◆ What needs to be done
Print every record exactly as it appears. Leave the pictures out.

◆ Dataset entries
▶
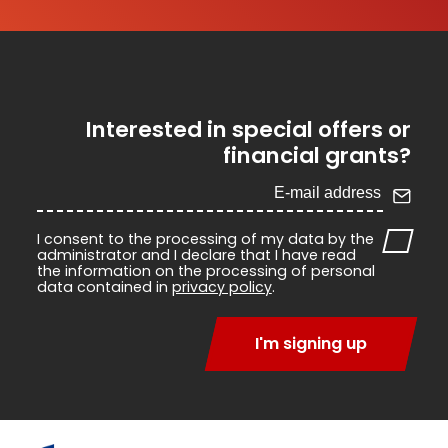
Interested in special offers or
financial grants?
I consent to the processing of my data by the
administrator and I declare that I have read
the information on the processing of personal
data contained in
privacy policy
.
I'm signing up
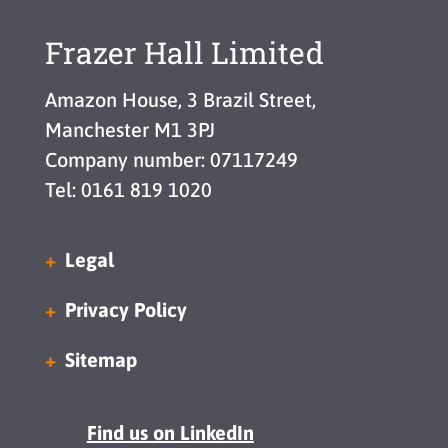
Frazer Hall Limited
Amazon House, 3 Brazil Street,
Manchester M1 3PJ
Company number: 07117249
Tel: 0161 819 1020
Legal
Privacy Policy
Sitemap
Find us on LinkedIn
◀
◆ Answer box
Interested in special offers or
financial grants?
I consent to the processing of my data by the
administrator and I declare that I have read
the information on the processing of personal
data contained in
privacy policy
.
I'm signing up
Frazer Hall Limited
Amazon House, 3 Brazil Street,
Manchester M1 3PJ
Company number: 07117249
Tel: 0161 819 1020
Legal
Privacy Policy
Sitemap
Find us on LinkedIn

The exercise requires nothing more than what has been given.